A fé cura
Se você tem fé, como na metáfora da montanha de Jesus, tire proveito, siga adiante. Mas entendendo que prática religiosa atua com complemento.

Passamos há pouco pelo período pascoal, ponto alto do cristianismo. Seguido pelo falecimento do Papa Francisco, após uma longa e sofrida enfermidade. Ouvi, num grupo, intrigante questionamento: "se representava a igreja e Deus na terra, com fé poderia ter se curado; ou seja, fé não cura". O que me gerou reflexões.
Há muito a ciência médica enxerga essa relação. O efeito placebo, onde a crença em um tratamento pode levar a melhorias reais na saúde, é significativo, nesse contexto. Tanto que, necessariamente, todo teste de nova terapia precisa ter um grupo controle usando placebo - e ter eficácia maior que ele - para ser aprovada. Estudos mostram que práticas religiosas e espirituais podem desencadear respostas placebo, ao influenciar positivamente a experiência emocional e o controle cognitivo (Fonte: Frontiers).
Essa relação entre fé e cura tem sido objeto de diversos estudos científicos, com resultados variados. Pesquisas respaldam a ideia de que fé pode ter efeitos positivos na saúde mental e física, algumas indicando que a participação regular em atividades religiosas pode melhorar o sistema imunológico, reduzir a pressão arterial e até aumentar a longevidade (Fonte: National Geographic). No aspecto longevidade, há publicações densas sobre o tema. Uma das mais abrangentes, publicado no JAMA Internal Medicine em 2016, identificou que as mulheres frequentadoras de qualquer tipo de serviço religioso, mais de uma vez por semana, comparadas a não frequentadoras, tinham uma chance 33% menor de morrer durante um período de acompanhamento de 16 anos. Outro estudo, publicado na PLOS One, revelou que a frequência regular ao culto estava ligada a reduções nas respostas de estresse do corpo e até mesmo na mortalidade - os fiéis tinham 55% menos probabilidade de morrer durante o período de acompanhamento de até 18 anos, do que as pessoas que não frequentavam o templo, igreja ou mesquita. !
A fé profunda beneficia a saúde, com redução da sensação de solidão e consequentes melhorias nas funções imunológicas, possivelmente pela interação com o divino ser percebida como uma conexão social positiva (Fonte: Stanford Report).
Apesar dessas e outras observações, muitos cientistas consideram a cura pela fé como pseudociência, devido à falta de plausibilidade biológica e evidências irrefutáveis.

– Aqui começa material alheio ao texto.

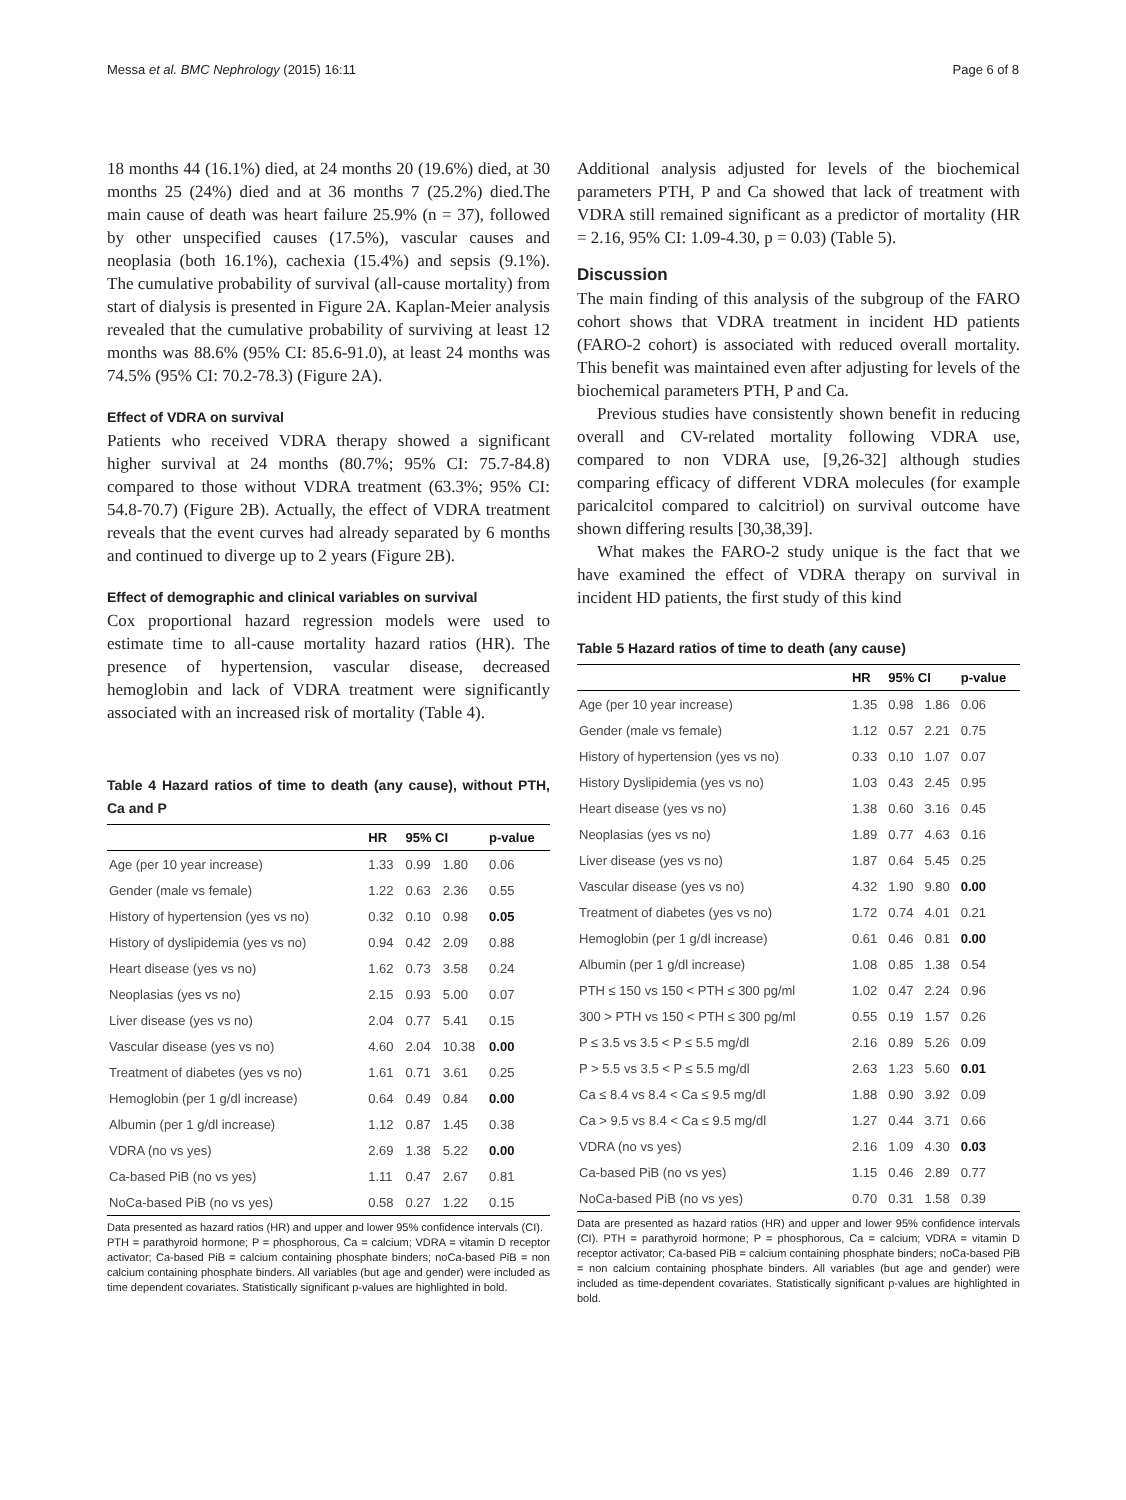Messa et al. BMC Nephrology (2015) 16:11 Page 6 of 8
18 months 44 (16.1%) died, at 24 months 20 (19.6%) died, at 30 months 25 (24%) died and at 36 months 7 (25.2%) died.The main cause of death was heart failure 25.9% (n = 37), followed by other unspecified causes (17.5%), vascular causes and neoplasia (both 16.1%), cachexia (15.4%) and sepsis (9.1%). The cumulative probability of survival (all-cause mortality) from start of dialysis is presented in Figure 2A. Kaplan-Meier analysis revealed that the cumulative probability of surviving at least 12 months was 88.6% (95% CI: 85.6-91.0), at least 24 months was 74.5% (95% CI: 70.2-78.3) (Figure 2A).
Effect of VDRA on survival
Patients who received VDRA therapy showed a significant higher survival at 24 months (80.7%; 95% CI: 75.7-84.8) compared to those without VDRA treatment (63.3%; 95% CI: 54.8-70.7) (Figure 2B). Actually, the effect of VDRA treatment reveals that the event curves had already separated by 6 months and continued to diverge up to 2 years (Figure 2B).
Effect of demographic and clinical variables on survival
Cox proportional hazard regression models were used to estimate time to all-cause mortality hazard ratios (HR). The presence of hypertension, vascular disease, decreased hemoglobin and lack of VDRA treatment were significantly associated with an increased risk of mortality (Table 4).
Table 4 Hazard ratios of time to death (any cause), without PTH, Ca and P
| | HR | 95% CI | | p-value |
| --- | --- | --- | --- | --- |
| Age (per 10 year increase) | 1.33 | 0.99 | 1.80 | 0.06 |
| Gender (male vs female) | 1.22 | 0.63 | 2.36 | 0.55 |
| History of hypertension (yes vs no) | 0.32 | 0.10 | 0.98 | 0.05 |
| History of dyslipidemia (yes vs no) | 0.94 | 0.42 | 2.09 | 0.88 |
| Heart disease (yes vs no) | 1.62 | 0.73 | 3.58 | 0.24 |
| Neoplasias (yes vs no) | 2.15 | 0.93 | 5.00 | 0.07 |
| Liver disease (yes vs no) | 2.04 | 0.77 | 5.41 | 0.15 |
| Vascular disease (yes vs no) | 4.60 | 2.04 | 10.38 | 0.00 |
| Treatment of diabetes (yes vs no) | 1.61 | 0.71 | 3.61 | 0.25 |
| Hemoglobin (per 1 g/dl increase) | 0.64 | 0.49 | 0.84 | 0.00 |
| Albumin (per 1 g/dl increase) | 1.12 | 0.87 | 1.45 | 0.38 |
| VDRA (no vs yes) | 2.69 | 1.38 | 5.22 | 0.00 |
| Ca-based PiB (no vs yes) | 1.11 | 0.47 | 2.67 | 0.81 |
| NoCa-based PiB (no vs yes) | 0.58 | 0.27 | 1.22 | 0.15 |
Data presented as hazard ratios (HR) and upper and lower 95% confidence intervals (CI).
PTH = parathyroid hormone; P = phosphorous, Ca = calcium; VDRA = vitamin D receptor activator; Ca-based PiB = calcium containing phosphate binders; noCa-based PiB = non calcium containing phosphate binders. All variables (but age and gender) were included as time dependent covariates. Statistically significant p-values are highlighted in bold.
Additional analysis adjusted for levels of the biochemical parameters PTH, P and Ca showed that lack of treatment with VDRA still remained significant as a predictor of mortality (HR = 2.16, 95% CI: 1.09-4.30, p = 0.03) (Table 5).
Discussion
The main finding of this analysis of the subgroup of the FARO cohort shows that VDRA treatment in incident HD patients (FARO-2 cohort) is associated with reduced overall mortality. This benefit was maintained even after adjusting for levels of the biochemical parameters PTH, P and Ca.
Previous studies have consistently shown benefit in reducing overall and CV-related mortality following VDRA use, compared to non VDRA use, [9,26-32] although studies comparing efficacy of different VDRA molecules (for example paricalcitol compared to calcitriol) on survival outcome have shown differing results [30,38,39].
What makes the FARO-2 study unique is the fact that we have examined the effect of VDRA therapy on survival in incident HD patients, the first study of this kind
Table 5 Hazard ratios of time to death (any cause)
| | HR | 95% CI | | p-value |
| --- | --- | --- | --- | --- |
| Age (per 10 year increase) | 1.35 | 0.98 | 1.86 | 0.06 |
| Gender (male vs female) | 1.12 | 0.57 | 2.21 | 0.75 |
| History of hypertension (yes vs no) | 0.33 | 0.10 | 1.07 | 0.07 |
| History Dyslipidemia (yes vs no) | 1.03 | 0.43 | 2.45 | 0.95 |
| Heart disease (yes vs no) | 1.38 | 0.60 | 3.16 | 0.45 |
| Neoplasias (yes vs no) | 1.89 | 0.77 | 4.63 | 0.16 |
| Liver disease (yes vs no) | 1.87 | 0.64 | 5.45 | 0.25 |
| Vascular disease (yes vs no) | 4.32 | 1.90 | 9.80 | 0.00 |
| Treatment of diabetes (yes vs no) | 1.72 | 0.74 | 4.01 | 0.21 |
| Hemoglobin (per 1 g/dl increase) | 0.61 | 0.46 | 0.81 | 0.00 |
| Albumin (per 1 g/dl increase) | 1.08 | 0.85 | 1.38 | 0.54 |
| PTH ≤ 150 vs 150 < PTH ≤ 300 pg/ml | 1.02 | 0.47 | 2.24 | 0.96 |
| 300 > PTH vs 150 < PTH ≤ 300 pg/ml | 0.55 | 0.19 | 1.57 | 0.26 |
| P ≤ 3.5 vs 3.5 < P ≤ 5.5 mg/dl | 2.16 | 0.89 | 5.26 | 0.09 |
| P > 5.5 vs 3.5 < P ≤ 5.5 mg/dl | 2.63 | 1.23 | 5.60 | 0.01 |
| Ca ≤ 8.4 vs 8.4 < Ca ≤ 9.5 mg/dl | 1.88 | 0.90 | 3.92 | 0.09 |
| Ca > 9.5 vs 8.4 < Ca ≤ 9.5 mg/dl | 1.27 | 0.44 | 3.71 | 0.66 |
| VDRA (no vs yes) | 2.16 | 1.09 | 4.30 | 0.03 |
| Ca-based PiB (no vs yes) | 1.15 | 0.46 | 2.89 | 0.77 |
| NoCa-based PiB (no vs yes) | 0.70 | 0.31 | 1.58 | 0.39 |
Data are presented as hazard ratios (HR) and upper and lower 95% confidence intervals (CI). PTH = parathyroid hormone; P = phosphorous, Ca = calcium; VDRA = vitamin D receptor activator; Ca-based PiB = calcium containing phosphate binders; noCa-based PiB = non calcium containing phosphate binders. All variables (but age and gender) were included as time-dependent covariates. Statistically significant p-values are highlighted in bold.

Aí, se você é pessoa bem religiosa, pode estar perguntando: se a fé move montanhas - expressão originada nas pregações de Jesus, que ensinou simbolicamente "com fé do tamanho de um grão de mostarda, é possível dizer a uma montanha para se mover, e ela se moverá" - como não crer em seu poder de cura? E os tantos milagres relatados na história do cristianismo, doenças "incuráveis" sendo sanadas, como interpretar? Como ignorar milhões de peregrinos se deslocando, com sacrifícios, para vários santuários no mundo à cata de melhoria na saúde, tantos referindo resultados? Pois é, amigo, a ciência é fria, gélida. É muito bom, por um lado, que assim seja.
Por outro, se você tem fé, como na metáfora da montanha de Jesus, tire proveito, siga adiante. Mas, é indispensável entender que prática religiosa atua como importante complemento, sem nunca substituir tratamentos médicos convencionais. Portanto, não troque um pelo outro. Fé e ciência médica de mãos dadas. Amém, Hipócrates!